U.S. Senators Mike Enzi (R-Wyo.), Dick Durbin (D-Ill.), and Lamar Alexander (R-Tenn.) testified today at a Senate Commerce Committee hearing in favor of their legislation -- the Marketplace Fairness Act, S.1832 -- that would give states the option to collect the sales taxes they are owed under current law from out-of-state businesses, rather than rely on consumers to pay those taxes to the states--the method of tax collection to which they are now restricted.
Under the current tax loophole, while brick-and-mortar retailers collect sales taxes from customers who make purchases in their stores, many online and catalog retailers do not collect the same taxes. Under the Marketplace Fairness Act, states would have the option to collect sales and use tax revenues from out-of-state sellers through a new, simplified tax system.
Enzi said: "The Marketplace Fairness Act is simple, it is about states' rights, and it is about fairness. At a time when state budgets are under increasing pressure, Congress should give state and local governments the ability to enforce their own laws. This will give states less of an excuse to come knocking on the federal door for handouts and will reduce the problem of federally attached strings. It will give states a choice to reduce property taxes or other taxes."
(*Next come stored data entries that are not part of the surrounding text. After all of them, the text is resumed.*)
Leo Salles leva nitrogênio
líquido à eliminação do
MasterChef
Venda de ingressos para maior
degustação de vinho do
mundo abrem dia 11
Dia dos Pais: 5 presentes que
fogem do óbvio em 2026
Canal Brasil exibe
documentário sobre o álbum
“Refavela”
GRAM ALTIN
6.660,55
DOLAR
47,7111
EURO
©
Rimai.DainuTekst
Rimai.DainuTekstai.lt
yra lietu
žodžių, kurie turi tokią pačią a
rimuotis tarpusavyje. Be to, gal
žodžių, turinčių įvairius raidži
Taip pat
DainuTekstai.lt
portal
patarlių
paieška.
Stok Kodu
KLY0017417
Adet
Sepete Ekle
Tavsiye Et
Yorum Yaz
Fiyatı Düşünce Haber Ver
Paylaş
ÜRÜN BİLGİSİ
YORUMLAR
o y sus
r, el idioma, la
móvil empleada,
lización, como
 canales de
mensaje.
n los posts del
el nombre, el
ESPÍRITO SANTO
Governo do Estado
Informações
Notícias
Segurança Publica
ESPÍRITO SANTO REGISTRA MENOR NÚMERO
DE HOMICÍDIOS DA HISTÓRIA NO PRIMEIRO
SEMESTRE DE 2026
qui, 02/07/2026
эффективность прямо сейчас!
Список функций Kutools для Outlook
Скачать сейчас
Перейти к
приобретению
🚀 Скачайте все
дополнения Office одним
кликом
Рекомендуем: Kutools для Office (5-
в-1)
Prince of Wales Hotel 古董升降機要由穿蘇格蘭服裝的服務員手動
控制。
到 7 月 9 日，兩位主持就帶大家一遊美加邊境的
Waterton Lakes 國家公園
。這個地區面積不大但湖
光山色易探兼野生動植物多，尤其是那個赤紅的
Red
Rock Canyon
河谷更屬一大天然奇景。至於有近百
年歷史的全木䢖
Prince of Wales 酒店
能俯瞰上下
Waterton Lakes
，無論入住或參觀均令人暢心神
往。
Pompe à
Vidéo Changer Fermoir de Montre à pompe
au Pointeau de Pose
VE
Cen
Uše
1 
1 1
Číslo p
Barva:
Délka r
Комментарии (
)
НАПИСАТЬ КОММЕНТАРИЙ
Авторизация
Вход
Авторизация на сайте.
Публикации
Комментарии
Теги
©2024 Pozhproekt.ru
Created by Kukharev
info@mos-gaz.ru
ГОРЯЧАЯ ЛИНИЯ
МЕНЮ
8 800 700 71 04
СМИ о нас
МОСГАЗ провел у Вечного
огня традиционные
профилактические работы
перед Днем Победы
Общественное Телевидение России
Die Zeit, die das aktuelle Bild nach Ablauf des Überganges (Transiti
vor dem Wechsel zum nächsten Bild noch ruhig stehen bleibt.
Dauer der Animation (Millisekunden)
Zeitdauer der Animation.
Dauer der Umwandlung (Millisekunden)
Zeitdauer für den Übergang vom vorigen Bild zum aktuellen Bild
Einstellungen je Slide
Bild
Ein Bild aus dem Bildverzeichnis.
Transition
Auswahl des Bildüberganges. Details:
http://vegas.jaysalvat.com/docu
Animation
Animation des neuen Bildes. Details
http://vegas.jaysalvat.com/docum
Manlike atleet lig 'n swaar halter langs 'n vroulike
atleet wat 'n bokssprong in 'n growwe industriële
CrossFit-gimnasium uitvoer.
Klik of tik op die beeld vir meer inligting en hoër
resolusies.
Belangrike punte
Durbin said: "Brick and mortar retailers -- the backbone of many communities -- are required to collect sales and use taxes while internet retailers do not. That gives online retailers a 5 to 10 percent price advantage over local businesses that create jobs and invest directly in our communities. This price difference is killing our small brick and mortar retailers. That's not fair and it's not right. Small businesses in my home state of Illinois don't want a handout from Washington. They don't want special treatment. All they want is a level playing field. The Marketplace Fairness Act would level the playing field for small businesses by allowing states -- only if they choose -- to treat brick and mortar retailers the same as remote retailers."
Alexander said: "I have a conservative governor, a conservative lieutenant governor, and a conservative state legislature that think it's their business, not Washington's, to decide whether Tennessee should collect state sales taxes from everybody, or just some people, and whether to give out-of-state businesses a 10-percent discount when they sell things in Tennessee. This is an 11-page bill about two words: states' rights. Washington's biggest problem is that it makes too many decisions that ought to be made in Tennessee by families, communities, and the state."
The legislation would streamline the country's more than 7,500 diverse sales tax jurisdictions and provides two options by which states could begin collecting sales taxes from online and catalog purchases.
States that voluntarily become Member States of the Streamlined Sales and Use Tax Agreement (SSUTA) would be able to require remote sellers to collect and remit sales and use taxes after 90 days. A total of 24 states have permanently changed their tax laws and implemented the requirements of the agreement. The agreement would help harmonize states sales and use tax rules, bring uniformity to the definitions of items in the sales tax base, reduce the paperwork burden on retailers, and incorporate new technology to modernize administrative procedures.
States that do not wish to become members of SSUTA would be allowed to collect the taxes only if they adopt certain minimum simplification requirements and provide sellers with additional notices on the collection requirements.
The legislation exempts sellers who make less than $500,000 in total remote sales in the year preceding the sale to qualify for an exemption and will not be required to collect the tax.